Task requirements -
1. Output everything in the Dish HD thread from "# Several questions" down to "pay for it?", copied word for word.
2. In the rows, rescale everything from their start down to the line containing "left wrist: (316, 198, 6)", both ends included, and give only those lines. Keep the request lines unchanged. Multiply each keypoint value (x, y and depth) by 1.35 and round it to a whole number, with halves rounded up. Omit the pictures.

Text for analysis -
════════════════

# Several questions re: Dish HD



## accfish5 (May 17, 2006)

I am a current Dish Network customer, but signed up under their "old" plan and have the top 180 package with the old HD package that included ESPN HD, TNT HD, HDNet, HDNet movies, and Discovery HD. I currently have the Dish 500 dish and an 811 receiver. I recently ordered a new vip 622 receiver, and have several questions:

1) Will the installation of the receiver include installation of the new Dish 1000? If not, how do I get the Dish 1000, and will I have to pay for it?

2) If I do get a new dish 1000, will my old 811 receiver work with it?

3) I assume that the dish 1000 is required to receive the new 25 channel HD package. Is this correct?

4) I have concerns about how the signal will be routed from the 622 to the second TV. From info on the Dish web site, the connection to tv 2 is via composite video/stereo cables. I am not excited about the prospect of having holes drilled in my hardwood floor to route these cables to the second TV. Can anyone with a 622 comment on how this was installed, specifically the routing of the signal from the receiver to the second TV?

════════════════

Records for this task -
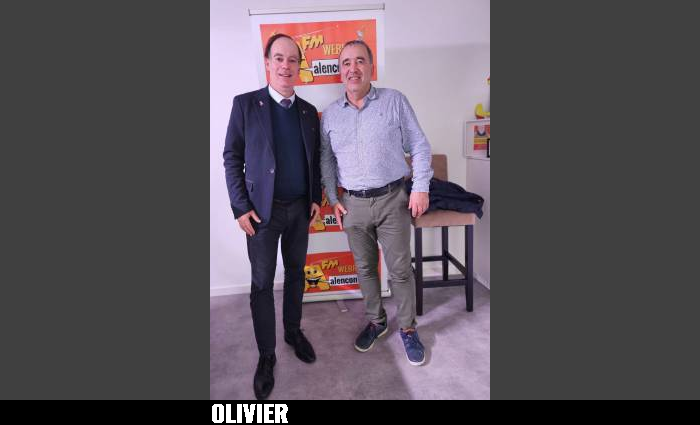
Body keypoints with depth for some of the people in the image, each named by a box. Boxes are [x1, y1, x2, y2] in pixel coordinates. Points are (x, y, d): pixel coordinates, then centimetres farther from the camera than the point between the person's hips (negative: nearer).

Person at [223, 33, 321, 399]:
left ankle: (293, 331, 37)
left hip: (300, 208, 4)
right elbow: (232, 158, -5)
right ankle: (266, 354, 20)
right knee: (262, 283, 4)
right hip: (263, 209, -3)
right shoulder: (245, 104, -4)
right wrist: (240, 207, -11)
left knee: (296, 273, 16)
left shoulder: (308, 111, 7)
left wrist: (316, 198, 6)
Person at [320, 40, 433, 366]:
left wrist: (421, 188, -8)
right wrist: (332, 199, 5)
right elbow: (326, 159, 12)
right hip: (353, 204, 3)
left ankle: (408, 329, 26)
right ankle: (376, 321, 35)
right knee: (365, 268, 14)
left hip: (392, 199, -2)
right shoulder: (330, 114, 6)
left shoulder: (394, 100, -1)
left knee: (400, 269, 5)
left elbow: (419, 146, -1)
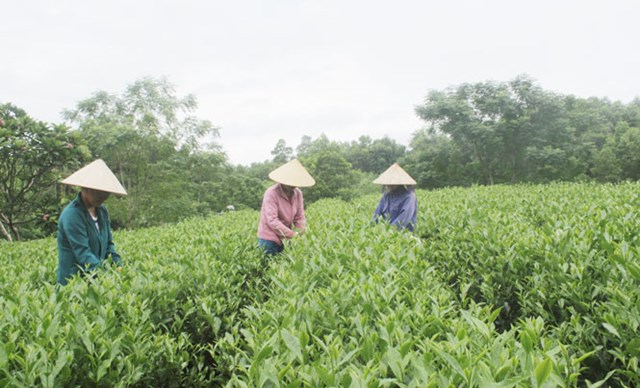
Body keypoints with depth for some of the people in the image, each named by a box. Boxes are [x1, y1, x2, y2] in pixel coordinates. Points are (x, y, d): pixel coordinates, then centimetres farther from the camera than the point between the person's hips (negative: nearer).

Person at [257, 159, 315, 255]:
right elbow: (272, 220, -23)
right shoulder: (271, 194, -18)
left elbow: (299, 217, 4)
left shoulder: (298, 194, -1)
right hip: (269, 239, -5)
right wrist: (292, 234, -24)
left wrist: (300, 234, -13)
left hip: (284, 239, 5)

════════════════

Outputs by task -
1.
# Several questions re: Dish HD



## accfish5 (May 17, 2006)

I am a current Dish Network customer, but signed up under their "old" plan and have the top 180 package with the old HD package that included ESPN HD, TNT HD, HDNet, HDNet movies, and Discovery HD. I currently have the Dish 500 dish and an 811 receiver. I recently ordered a new vip 622 receiver, and have several questions:

1) Will the installation of the receiver include installation of the new Dish 1000? If not, how do I get the Dish 1000, and will I have to pay for it?

2.
Body keypoints with depth for some of the people in the image, each named by a box. Boxes are [x1, y1, x2, y2] in pixel coordinates. Points are (x, y, d): pixel coordinates, then centimetres farther from the camera than the point between the person's hips (negative: nearer).

Person at [223, 33, 321, 399]:
left ankle: (396, 447, 50)
left hip: (405, 281, 5)
right elbow: (313, 213, -7)
right ankle: (359, 478, 27)
right knee: (354, 382, 5)
right hip: (355, 282, -4)
right shoulder: (331, 140, -5)
right wrist: (324, 279, -15)
left knee: (400, 369, 22)
left shoulder: (416, 150, 9)
left wrist: (427, 267, 8)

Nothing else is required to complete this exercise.